Libraries buy books, but they can only do this if they have money. Libraries can make stronger cases for increased funding if they can demonstrate strong use. Many of them collect stats on how many people enter the door, how many people check out items, how many people use the online databases, how many people ask questions at the desk, and so forth. Every time you go to the library, you add to their statistics and thus (hopefully) their purchasing power. (Here are some more ways to support your library.)
Suggest purchases at your library.
Many libraries allow patrons to suggest materials for purchase (though they may have rules that the book can only have been published in the past few years). If you have a favorite author or a favorite book that you think others would love, too, see if your library can get it.
Buy books as gifts.
I don’t have enough money to buy myself books. However, I still buy gifts for friends and family. This is the perfect opportunity to support authors if you have readers on your list. You’re not going over budget if gift giving was already in your budget.
Again, I don’t have room in my budget to buy myself things that are not necessities. However, I always set aside some money to give to others.
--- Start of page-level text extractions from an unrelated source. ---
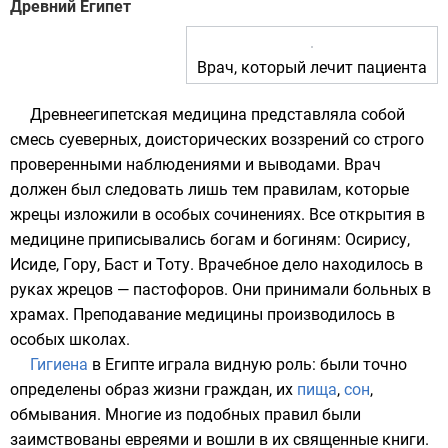
Древний Египет
Врач, который лечит пациента
Древнеегипетская
медицина представляла собой
смесь суеверных, доисторических воззрений со строго
проверенными наблюдениями и выводами. Врач
должен был следовать лишь тем правилам, которые
жрецы
изложили в особых сочинениях. Все открытия в
медицине приписывались богам и богиням:
Осирису
,
Исиде
,
Гору
,
Баст
и
Тоту
. Врачебное дело находилось в
руках жрецов — пастофоров. Они принимали больных в
храмах. Преподавание медицины производилось в
особых школах.
Гигиена
в Египте играла видную роль: были точно
определены образ жизни граждан, их
пища
,
сон
,
обмывания. Многие из подобных правил были
заимствованы
евреями
и вошли в их священные книги.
Some places to donate books could be a local school, a women’s shelter, or a literacy program. I have also donated books as raffle prizes at local charities. (Check out our other suggestions about where to donate gently used books here.)
Tell your friends, family, and teachers about the book.
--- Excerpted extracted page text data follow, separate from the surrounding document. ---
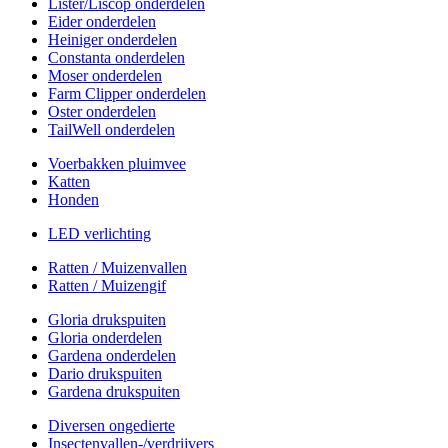
Lister/Liscop onderdelen
Eider onderdelen
Heiniger onderdelen
Constanta onderdelen
Moser onderdelen
Farm Clipper onderdelen
Oster onderdelen
TailWell onderdelen
Voerbakken pluimvee
Katten
Honden
LED verlichting
Ratten / Muizenvallen
Ratten / Muizengif
Gloria drukspuiten
Gloria onderdelen
Gardena onderdelen
Dario drukspuiten
Gardena drukspuiten
Diversen ongedierte
Insectenvallen-/verdrijvers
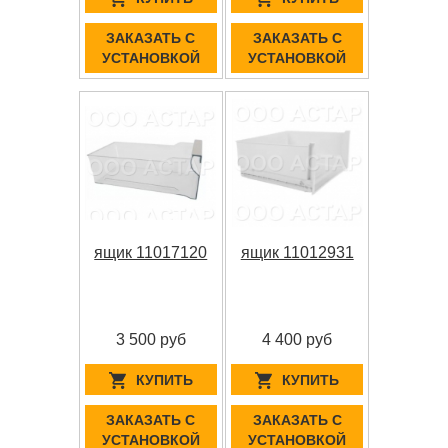
ЗАКАЗАТЬ С
ЗАКАЗАТЬ С
УСТАНОВКОЙ
УСТАНОВКОЙ
ящик 11017120
ящик 11012931
3 500 руб
4 400 руб
КУПИТЬ
КУПИТЬ
ЗАКАЗАТЬ С
ЗАКАЗАТЬ С
УСТАНОВКОЙ
УСТАНОВКОЙ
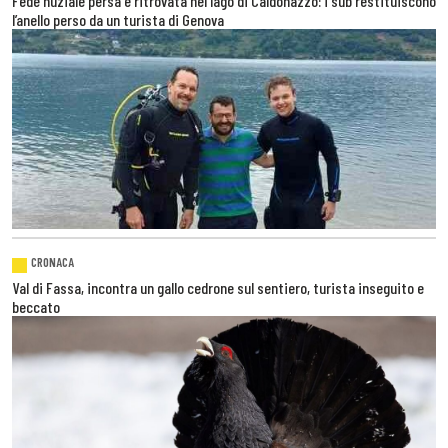
Fede nuziale persa e ritrovata nel lago di Caldonazzo: i sub restituiscono
l’anello perso da un turista di Genova
CRONACA
Val di Fassa, incontra un gallo cedrone sul sentiero, turista inseguito e
beccato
Even if you don’t have money to buy books as gifts or books to donate, you can still encourage others to read and maybe buy the book. Tell all your friends about your latest reads. Let your aunt know you read something perfect for your cousins. Chat with your teacher after school. You may inspire them to check it out of the library, buy it as a gift for someone else, or get a copy for the classroom. After all, if you’re passionate about a book, others might be, too!